Нас просят подойти к столу. Надо что-то написать? Подписать бумагу? Одна из женщин хватает меня, полностью обнаженную, за руку. Она делает мне татуировку с номером: 78599. Кажется, кто-то кричит от боли, удивления, страха. Я испытываю такой жгучий стыд из-за наготы, что даже не знаю, больно ли мне. Стыд затмевает все остальные чувства. Но у меня в любом случае нет времени на размышления, ни у кого больше нет на это времени, оно принадлежит прошлому, когда мы жили сами по себе. Нам делают татуировки и голыми ведут в другое помещение.
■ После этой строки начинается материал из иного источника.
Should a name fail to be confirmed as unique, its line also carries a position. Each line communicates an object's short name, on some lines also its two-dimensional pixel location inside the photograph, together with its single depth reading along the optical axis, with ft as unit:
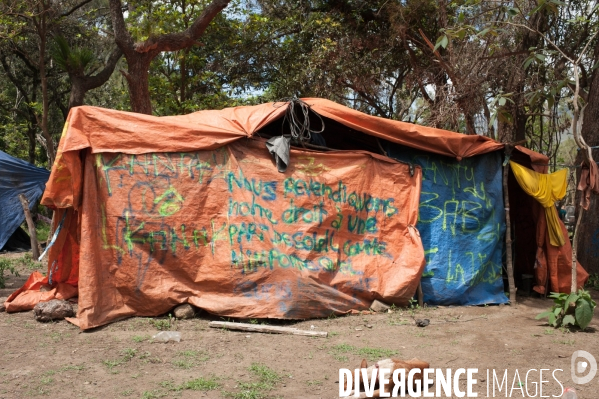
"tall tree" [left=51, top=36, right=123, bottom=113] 34.14
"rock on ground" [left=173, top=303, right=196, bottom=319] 20.20
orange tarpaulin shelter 20.06
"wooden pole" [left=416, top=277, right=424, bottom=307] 23.40
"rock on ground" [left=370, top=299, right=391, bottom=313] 22.25
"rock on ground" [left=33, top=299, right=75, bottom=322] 19.75
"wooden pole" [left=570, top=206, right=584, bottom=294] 20.84
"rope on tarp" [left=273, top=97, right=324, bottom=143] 22.02
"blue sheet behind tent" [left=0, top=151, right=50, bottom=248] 42.83
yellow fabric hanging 25.31
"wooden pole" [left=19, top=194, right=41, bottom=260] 36.58
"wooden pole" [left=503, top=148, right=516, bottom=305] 25.26
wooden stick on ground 19.21
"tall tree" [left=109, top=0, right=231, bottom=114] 30.17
Там какие-то девушки обривают нас. На глазах у всех. Они бреют не только головы, но и волосы на лобке. Это уже совсем неожиданно…
Кто они, эти девушки? Польки? Немки? Депортированные? Они говорят на идише? На немецком? Некоторые из нас понимают их язык и забрасывают вопросами, умоляя ответить: «Мой сын сел в грузовик, где он?», «Мне сказали отдать ребенка моей матери, я отдала, когда я увижу их снова?». Судя по всему, эти девушки здесь уже давно, значит, они должны знать. И эти девицы отвечают со злобным видом, продолжая свои занятия: «Видите дым, вон там? Они там! Там жгут тела ваших родных!». Им никто не верит. Как можно поверить в такое? Я, во всяком случае, им не верю. Я говорю себе: не может быть, чтобы в этих девушках настолько обнажилась бесчеловечность. Они завидуют, особенно нам, француженкам, ведь принято считать, что мы легкомысленны и претенциозны, что нам незнакомо слово «страдание». Они передразнивают нас, имитируют наш акцент, смеются над нашей манерностью – чтобы отомстить. Но кто знает, как бы я поступила на их месте? Кто знает, не стала бы я такой же, как они?
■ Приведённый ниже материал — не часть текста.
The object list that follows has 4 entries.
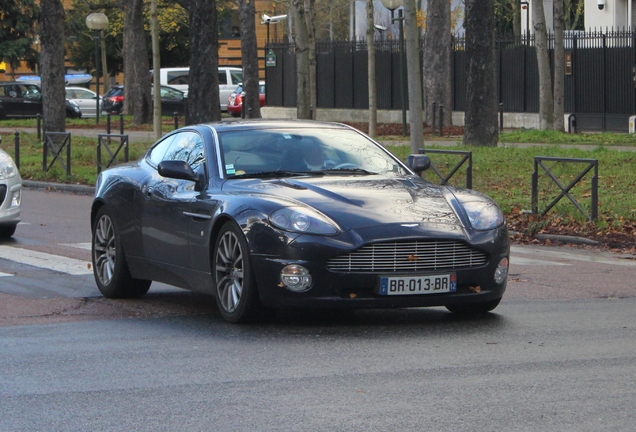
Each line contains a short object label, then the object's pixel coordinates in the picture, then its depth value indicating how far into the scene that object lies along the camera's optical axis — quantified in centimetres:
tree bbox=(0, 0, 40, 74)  6259
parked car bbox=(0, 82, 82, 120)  5444
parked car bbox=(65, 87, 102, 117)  5776
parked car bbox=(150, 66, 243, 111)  5756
Девушки повторяют: «Все те, кто сел в грузовики, были отправлены в газовые камеры. Они убиты, а их тела – сожжены». Я им не верю. Но не могу думать ни о чем другом.
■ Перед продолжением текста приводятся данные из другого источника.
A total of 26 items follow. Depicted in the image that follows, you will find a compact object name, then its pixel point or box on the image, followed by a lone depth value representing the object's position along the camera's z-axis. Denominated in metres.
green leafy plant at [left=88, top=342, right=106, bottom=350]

Пол густо усыпан волосами, словно ковром, на котором колышутся длинные ровные локоны: мягкие, волнистые, ранее не знавшие ножниц.
Нас заталкивают в душ. Несколько капель холодной воды. Ровно столько, чтобы смочить кожу. Нет ни мыла, ни полотенец. Мы смотрим друг на друга – обнаженные, с бритыми черепами и лобками, дрожащие, изможденные. Униженные. Ни одна мать не узнала бы собственную дочь. Стоя в очереди на получение одежды, я провожу рукой по своей влажной голове: на ней осталось немного волос. У Марселин, с которой мы вместе ехали из Марселя и которую легко было отличить по рыжей шевелюре, – тоже. Девушки кидают нам в лицо какие-то лохмотья.